10 de noviembre de 2006

Cómo es ser belfo

Cómo es ser belfo

Solo el humor puede convertir un defecto en un atributo. Yo fui el único de mis tres hermanos que salió feo, orejón y belfo, pero también el único que ha sido famoso y que ha hecho reír tanto a los colombianos. Mi mamá me decía que fresco, que eso no importaba, que no les parara bolas a los chinos que se burlaban en el colegio. Era la década del 50, y en ese entonces sí me molestaba que me pusieran sobrenombres como ‘Carracas‘, que se rieran por la forma en la que hablaba o que me dijeran belfo. Por eso, cada vez que tenía nuevos compañeros me tocaba limpiar el terreno a puñetazos. Mi corpulencia me permitía siempre salir airoso, les dejaba el ojo morado a varios, se acababan las burlas, pero me metía en problemas con la rectoría, a donde solía ir a parar. Un día descubrí que la mejor arma era el humor. Cambié la violencia por la risa. Eso me dio licencia para reírme también de los demás y terminé siendo el que más la montaba en clase. El payaso del curso. Hacía muecas, imitaba a la gente y molestaba tanto, que terminé echado de varios colegios por indisciplinado.

A los quince años empecé a hacer fonomímica, una actuación humorística que andaba muy de moda en esa época. Me paraba frente al público y simulaba que cantaba mientras sonaba un disco de Antonio Aguilar o de cualquier otro ídolo musical del momento. Exageraba los gestos, estiraba aún más el mentón y todos se morían de la risa. Impulsado por el éxito cómico que tenía gracias a mi físico, me presenté para contar chistes en un programa de televisión en Colombia de Pacheco que se llamaba Operación Ja Ja y ahí me quedé. El programa luego se convirtió en Sábados felices y ahí conocí a otros grandes humoristas a los que admiro mucho y que también hicieron de sus defectos sus mayores atributos: la Gorda Fabiola, el Mocho Sánchez y el Flaco Agudelo.

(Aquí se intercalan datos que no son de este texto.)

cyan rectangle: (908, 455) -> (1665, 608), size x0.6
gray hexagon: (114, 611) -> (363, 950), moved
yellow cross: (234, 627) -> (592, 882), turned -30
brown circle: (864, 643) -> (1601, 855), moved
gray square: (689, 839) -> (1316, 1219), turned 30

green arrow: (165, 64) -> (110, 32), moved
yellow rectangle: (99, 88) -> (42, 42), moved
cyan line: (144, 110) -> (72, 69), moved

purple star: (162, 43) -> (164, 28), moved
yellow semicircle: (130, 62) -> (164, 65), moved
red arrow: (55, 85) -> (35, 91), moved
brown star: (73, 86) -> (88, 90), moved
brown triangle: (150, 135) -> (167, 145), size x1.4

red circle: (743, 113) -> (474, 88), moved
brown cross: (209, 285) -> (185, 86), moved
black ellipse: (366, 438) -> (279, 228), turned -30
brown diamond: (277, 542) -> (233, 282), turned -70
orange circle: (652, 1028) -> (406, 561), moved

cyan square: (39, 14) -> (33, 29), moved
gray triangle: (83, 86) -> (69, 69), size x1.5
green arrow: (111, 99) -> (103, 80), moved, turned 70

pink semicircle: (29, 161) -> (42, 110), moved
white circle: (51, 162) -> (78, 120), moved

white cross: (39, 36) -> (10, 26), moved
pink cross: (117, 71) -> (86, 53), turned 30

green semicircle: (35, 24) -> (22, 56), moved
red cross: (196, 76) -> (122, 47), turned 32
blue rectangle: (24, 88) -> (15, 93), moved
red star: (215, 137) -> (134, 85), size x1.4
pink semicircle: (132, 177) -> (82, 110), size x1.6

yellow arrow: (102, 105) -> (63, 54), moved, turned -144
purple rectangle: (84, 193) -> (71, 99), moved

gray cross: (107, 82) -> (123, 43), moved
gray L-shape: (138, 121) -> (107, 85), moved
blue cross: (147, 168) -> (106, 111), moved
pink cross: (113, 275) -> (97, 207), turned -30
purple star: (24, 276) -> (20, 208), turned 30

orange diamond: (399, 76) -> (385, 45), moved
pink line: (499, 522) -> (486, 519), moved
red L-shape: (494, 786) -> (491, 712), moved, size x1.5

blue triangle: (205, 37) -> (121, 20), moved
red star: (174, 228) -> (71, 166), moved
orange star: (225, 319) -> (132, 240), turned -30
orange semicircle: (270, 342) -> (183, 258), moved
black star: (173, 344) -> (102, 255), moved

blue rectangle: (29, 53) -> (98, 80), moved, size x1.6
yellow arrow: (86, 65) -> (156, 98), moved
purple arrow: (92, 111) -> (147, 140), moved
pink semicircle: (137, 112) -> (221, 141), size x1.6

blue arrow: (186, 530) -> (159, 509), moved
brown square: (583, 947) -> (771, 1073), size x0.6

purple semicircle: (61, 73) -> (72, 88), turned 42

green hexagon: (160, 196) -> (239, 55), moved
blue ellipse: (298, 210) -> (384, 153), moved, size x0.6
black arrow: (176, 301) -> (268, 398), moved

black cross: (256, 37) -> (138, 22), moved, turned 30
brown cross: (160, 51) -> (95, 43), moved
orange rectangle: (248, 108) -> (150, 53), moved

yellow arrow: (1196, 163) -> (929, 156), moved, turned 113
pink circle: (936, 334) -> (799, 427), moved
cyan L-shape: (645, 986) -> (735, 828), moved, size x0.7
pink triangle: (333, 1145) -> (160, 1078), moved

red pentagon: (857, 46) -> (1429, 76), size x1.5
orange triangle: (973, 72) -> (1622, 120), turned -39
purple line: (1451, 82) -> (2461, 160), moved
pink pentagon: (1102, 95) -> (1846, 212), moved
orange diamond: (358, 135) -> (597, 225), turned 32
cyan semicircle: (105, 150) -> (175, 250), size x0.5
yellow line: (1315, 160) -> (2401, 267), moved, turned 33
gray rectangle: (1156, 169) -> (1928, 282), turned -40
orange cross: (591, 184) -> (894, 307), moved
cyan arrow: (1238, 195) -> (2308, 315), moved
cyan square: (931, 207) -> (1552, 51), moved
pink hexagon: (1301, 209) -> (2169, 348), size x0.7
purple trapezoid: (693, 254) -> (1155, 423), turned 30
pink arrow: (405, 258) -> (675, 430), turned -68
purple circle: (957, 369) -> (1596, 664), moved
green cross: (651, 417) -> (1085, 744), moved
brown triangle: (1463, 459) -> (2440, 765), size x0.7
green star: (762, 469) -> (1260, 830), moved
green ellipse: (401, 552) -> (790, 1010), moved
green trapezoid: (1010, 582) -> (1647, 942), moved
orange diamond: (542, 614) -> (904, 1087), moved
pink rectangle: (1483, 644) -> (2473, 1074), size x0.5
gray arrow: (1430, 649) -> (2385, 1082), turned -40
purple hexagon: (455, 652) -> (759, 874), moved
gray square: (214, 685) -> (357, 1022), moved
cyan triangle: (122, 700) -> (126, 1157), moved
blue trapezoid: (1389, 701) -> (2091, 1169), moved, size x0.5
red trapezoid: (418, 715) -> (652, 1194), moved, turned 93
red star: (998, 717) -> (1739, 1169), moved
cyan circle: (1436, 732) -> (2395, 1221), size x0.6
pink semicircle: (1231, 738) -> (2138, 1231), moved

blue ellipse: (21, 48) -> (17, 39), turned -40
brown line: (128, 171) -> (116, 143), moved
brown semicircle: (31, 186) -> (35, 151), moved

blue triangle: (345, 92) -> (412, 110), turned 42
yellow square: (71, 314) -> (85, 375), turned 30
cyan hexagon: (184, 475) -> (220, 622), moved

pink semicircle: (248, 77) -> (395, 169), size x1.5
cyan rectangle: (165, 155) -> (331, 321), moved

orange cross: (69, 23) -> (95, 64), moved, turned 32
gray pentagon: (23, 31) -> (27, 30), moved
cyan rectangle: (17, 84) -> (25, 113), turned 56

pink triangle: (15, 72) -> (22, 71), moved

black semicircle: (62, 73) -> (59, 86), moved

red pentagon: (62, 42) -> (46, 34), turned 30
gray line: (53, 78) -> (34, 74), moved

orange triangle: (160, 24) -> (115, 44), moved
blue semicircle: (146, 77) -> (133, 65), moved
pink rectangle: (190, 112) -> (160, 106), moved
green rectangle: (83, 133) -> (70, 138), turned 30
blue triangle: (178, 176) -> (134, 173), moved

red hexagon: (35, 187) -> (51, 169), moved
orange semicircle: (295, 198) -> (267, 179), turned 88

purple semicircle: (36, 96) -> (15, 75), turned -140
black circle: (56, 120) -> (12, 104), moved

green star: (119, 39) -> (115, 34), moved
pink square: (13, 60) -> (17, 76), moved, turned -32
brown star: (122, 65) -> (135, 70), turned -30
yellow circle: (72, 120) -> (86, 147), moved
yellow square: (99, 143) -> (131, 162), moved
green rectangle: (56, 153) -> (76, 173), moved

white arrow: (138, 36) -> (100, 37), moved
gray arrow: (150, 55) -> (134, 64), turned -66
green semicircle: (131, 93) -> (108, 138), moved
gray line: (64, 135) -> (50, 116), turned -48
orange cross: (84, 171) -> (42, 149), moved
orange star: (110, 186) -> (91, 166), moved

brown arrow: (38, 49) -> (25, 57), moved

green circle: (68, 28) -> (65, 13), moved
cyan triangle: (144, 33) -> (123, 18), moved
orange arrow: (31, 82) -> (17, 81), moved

Fue en 1974 o 1975, no recuerdo bien, cuando gracias a ser belfo fui bautizado por segunda vez, con el sobrenombre por el que todos los colombianos me conocerían de ahí en adelante: Mandíbula. Íbamos a grabar un sketch donde salía un hombre muy feo —que iba a encarnar yo—y le estábamos buscando nombre. La idea fue del equipo creativo de Sábados felices, que por ese entonces lo integraban Óscar Meléndez, el Topolino Zuluaga y Alfonso Lizarazo. Había un personaje de una película de James Bond como de dos metros y diez centímetros de alto que tenía los dientes de metal y una quijada generosa como la mía. De ahí se inspiraron para ponerme Mandíbula y en ese momento supe que mi nuevo "nombre" iba a pegar muy duro y que había hecho bien en no haberme operado para desplazarme la mordida. Al fin y al cabo, ser belfo nunca fue un problema de salud, sino de mera estética.

La operación para el prognatismo, como llaman los odontólogos a este mal menor, es terriblemente dolorosa. Lo duermen a uno, le rompen los huesos del maxilar inferior con una fresa, le desplazan la mordida hacia atrás, le ponen unos tornillos y le amarran con alambres o cauchos los dientes de arriba con los de abajo. Así se queda uno por un mes, por lo menos, y en ese tiempo no puede comer, ni hablar, solo tomar líquidos con pitillo y arriesgarse a una desnutrición. Como si fuera poco con todo eso, le toca a uno dormir sentado pues si llega a trasbocar corre el riesgo de ahogarse. Mucha vaina por la que no pienso pasar jamás.

Lo único que sí me ha tocado hacer es mandar a quebrar los espejos de donde me encuentro para no mirarme, pues no me voy a tragar el cuento ese de que el hombre entre más feo más hermoso. Al contrario, digo siempre: el hombre entre más feo, peor para él... Y peor si es belfo.